Mas grande parte das informações externas que hoje afetam as comunidades chega em formatos que não circulam facilmente: orientações de saúde, direitos legais, serviços públicos, riscos climáticos, ameaças ambientais, mensagens de emergência, desinformação, riscos digitais e questões futuras relacionadas à IA ou aos dados.
Essas informações costumam ser escritas, técnicas, burocráticas, dependentes da internet ou disponíveis apenas nas línguas nacionais ou dominantes.
Informação que não é compreendida, não inspira confiança, não é lembrada ou compartilhada não se torna conhecimento útil.
O Indigenous Audio Action ajuda comunidades e seus parceiros a transformar informações externas em áudio de confiança em língua local - criado com vozes locais, validado localmente e colocado em circulação pelos canais que as pessoas já utilizam: rádio, cartões SD, pen drives, sistemas de som, telefones compartilhados, tocadores movidos a energia solar, rotas fluviais, escolas, clínicas, grupos de mulheres e redes comunitárias.
Em 2023, a Audiopedia Foundation colaborou com a CARPHA e a GIZ em Belize para explorar como ferramentas de áudio digital podem apoiar comunidades maias e garífunas.
O workshop demonstrou como o áudio de confiança em língua local pode ajudar a compartilhar informações essenciais de saúde em contextos de tradição oral e baixa conectividade - utilizando vozes de confiança, tecnologias práticas e canais adaptados a cada comunidade.
A experiência em Belize serviu como protótipo inicial da estrutura: compreender o contexto da comunidade, desenvolver áudio relevante em língua local, utilizar os canais que realmente funcionam e coletar feedback para aprimorar o conteúdo e a circulação.

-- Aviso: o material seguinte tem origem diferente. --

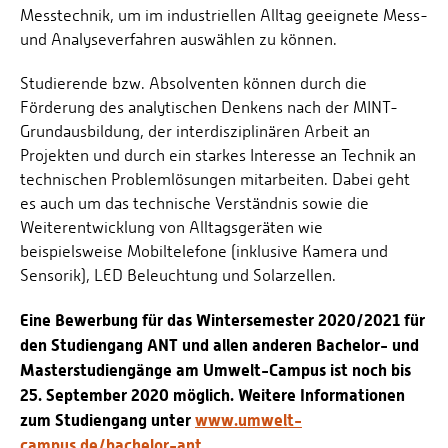
Messtechnik, um im industriellen Alltag geeignete Mess-
und Analyseverfahren auswählen zu können.
Studierende bzw. Absolventen können durch die
Förderung des analytischen Denkens nach der MINT-
Grundausbildung, der interdisziplinären Arbeit an
Projekten und durch ein starkes Interesse an Technik an
technischen Problemlösungen mitarbeiten. Dabei geht
es auch um das technische Verständnis sowie die
Weiterentwicklung von Alltagsgeräten wie
beispielsweise Mobiltelefone (inklusive Kamera und
Sensorik), LED Beleuchtung und Solarzellen.
Eine Bewerbung für das Wintersemester 2020/2021 für
den Studiengang ANT und allen anderen Bachelor- und
Masterstudiengänge am Umwelt-Campus ist noch bis
25. September 2020 möglich. Weitere Informationen
zum Studiengang unter
www.umwelt-
campus.de/bachelor-ant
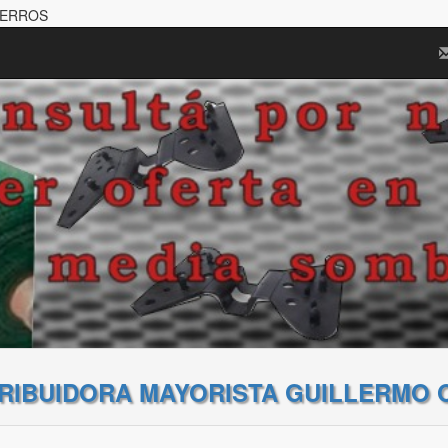
PERROS
TRIBUIDORA MAYORISTA GUILLERMO 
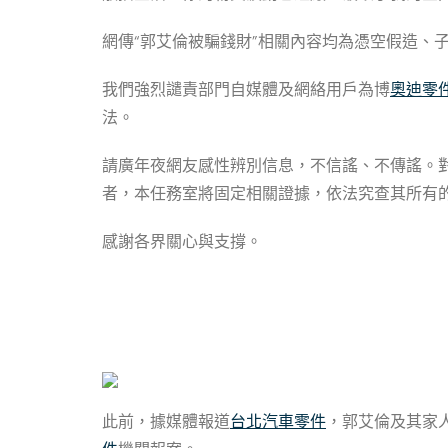
網傳“郭艾倫被騙錢財”相關內容均為憑空假造、
我們強烈譴責部門自媒體及網絡用戶為博
奧迪零
法。
請廣年夜網友感性辨別信息，不信謠、不傳謠。
者，本任務室將固定相關證據，依法究查其所有
感謝各界關心與支撐。
此前，據媒體報道
台北汽車零件
，郭艾倫及其家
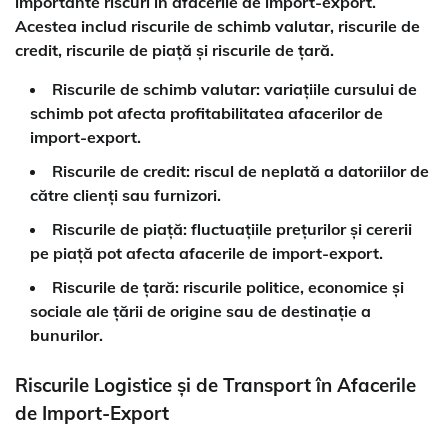
importante riscuri în afacerile de import-export.
Acestea includ riscurile de schimb valutar, riscurile de
credit, riscurile de piață și riscurile de țară.
Riscurile de schimb valutar
: variațiile cursului de
schimb pot afecta profitabilitatea afacerilor de
import-export.
Riscurile de credit
: riscul de neplată a datoriilor de
către clienți sau furnizori.
Riscurile de piață
: fluctuațiile prețurilor și cererii
pe piață pot afecta afacerile de import-export.
Riscurile de țară
: riscurile politice, economice și
sociale ale țării de origine sau de destinație a
bunurilor.
Riscurile Logistice și de Transport în Afacerile
de Import-Export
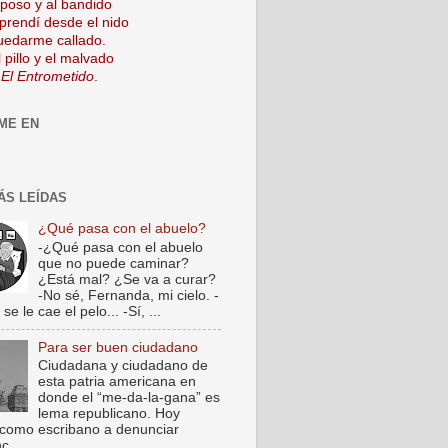
mposo y al bandido
prendí desde el nido
uedarme callado.
 pillo y el malvado
 El Entrometido
.
ME EN
ÁS LEÍDAS
¿Qué pasa con el abuelo?
-¿Qué pasa con el abuelo
que no puede caminar?
¿Está mal? ¿Se va a curar?
-No sé, Fernanda, mi cielo. -
e le cae el pelo... -Sí, ...
Para ser buen ciudadano
Ciudadana y ciudadano de
esta patria americana en
donde el “me-da-la-gana” es
lema republicano. Hoy
como escribano a denunciar
c...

O Indigenous Audio Action segue um ciclo simples: entender quais informações externas precisam se transformar em conhecimento útil, criar áudio de confiança em língua local, fazê-lo circular pelos canais que realmente funcionam e aprender como fortalecer o modelo.

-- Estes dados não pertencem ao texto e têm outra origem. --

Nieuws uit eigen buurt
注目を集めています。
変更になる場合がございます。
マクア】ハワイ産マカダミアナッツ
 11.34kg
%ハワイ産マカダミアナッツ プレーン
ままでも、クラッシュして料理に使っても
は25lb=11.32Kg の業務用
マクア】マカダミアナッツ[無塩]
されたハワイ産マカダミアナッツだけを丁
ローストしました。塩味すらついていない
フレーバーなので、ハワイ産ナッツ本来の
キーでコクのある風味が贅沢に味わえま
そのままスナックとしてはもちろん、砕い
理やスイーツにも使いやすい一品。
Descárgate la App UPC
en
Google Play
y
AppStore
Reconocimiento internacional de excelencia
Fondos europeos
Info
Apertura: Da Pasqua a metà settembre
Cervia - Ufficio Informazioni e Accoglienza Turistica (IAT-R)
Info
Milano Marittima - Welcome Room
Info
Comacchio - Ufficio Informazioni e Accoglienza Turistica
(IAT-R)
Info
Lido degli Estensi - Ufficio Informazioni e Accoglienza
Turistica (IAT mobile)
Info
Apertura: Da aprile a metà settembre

Anos antes de o Indigenous Audio Action tomar forma como uma estrutura, a Audiopedia Foundation apoiou parceiros de campo que exploravam como o áudio digital poderia servir comunidades de tradição oral.

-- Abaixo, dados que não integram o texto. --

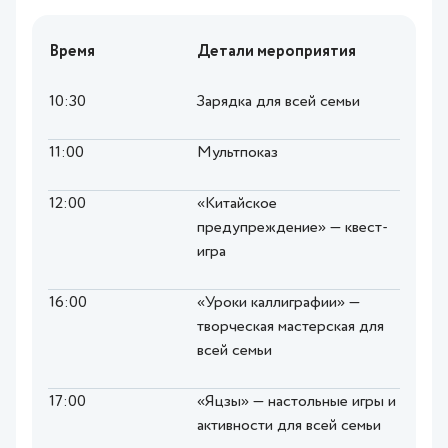
Время
Детали мероприятия
10:30
Зарядка для всей семьи
11:00
Мультпоказ
12:00
«Китайское
предупреждение» — квест-
игра
16:00
«Уроки каллиграфии» —
творческая мастерская для
всей семьи
17:00
«Яцзы» — настольные игры и
активности для всей семьи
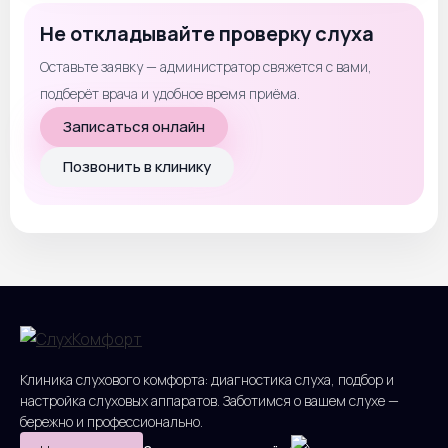
Не откладывайте проверку слуха
Оставьте заявку — администратор свяжется с вами,
подберёт врача и удобное время приёма.
Записаться онлайн
Позвонить в клинику
Клиника слухового комфорта: диагностика слуха, подбор и
настройка слуховых аппаратов. Заботимся о вашем слухе —
бережно и профессионально.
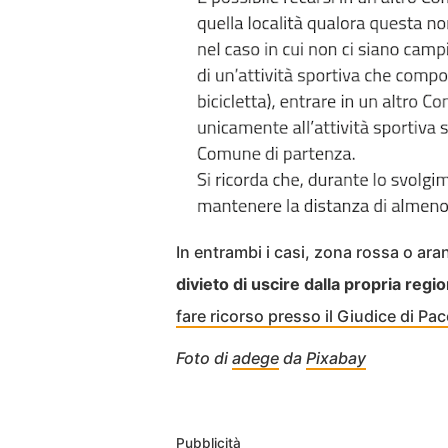
In entrambi i casi, zona rossa o ara
divieto di uscire dalla propria regi
fare ricorso presso il Giudice di Pac
Foto di
adege
da
Pixabay
Pubblicità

Na Bacia do Congo, o antropólogo Romain Duda trabalhou com comunidades Aka para gravar conteúdo de áudio criado localmente sobre saúde e direitos indígenas. Um dos resultados foi uma “canção sobre diarreia” que combinava mensagens de higiene com conhecimentos medicinais locais - gravada na floresta tropical e compartilhada por meio de tocadores de áudio movidos a energia solar.
Essa experiência inicial ajudou a moldar uma convicção central por trás do Indigenous Audio Action: o áudio não é apenas uma forma de transmitir informações. Ele pode ajudar informações externas a se tornarem locais, memoráveis e úteis.
“Quando a informação deve se transformar em conhecimento” explica por que a informação externa muitas vezes não consegue se transformar em conhecimento local útil - e por que isso é importante para a resiliência, os direitos, a saúde, o clima e a resposta a emergências.
O resumo apresenta o áudio de confiança em língua local como uma ponte prática entre a informação externa e os sistemas de conhecimento conduzidos pelas comunidades.
O Indigenous Audio Action está pronto para passar de uma estrutura conceitual para um modelo testado em campo.
Buscamos organizações indígenas, parceiros de mídia comunitária, financiadores, instituições públicas e aliados técnicos que queiram ajudar a testar e aperfeiçoar a circulação comunitária de áudio em um território real.
Uma primeira aplicação poderia se concentrar em saúde, direitos, serviços públicos, riscos climáticos, comunicação de emergência ou pressões ambientais - onde quer que informações externas precisem se transformar em conhecimento local de confiança.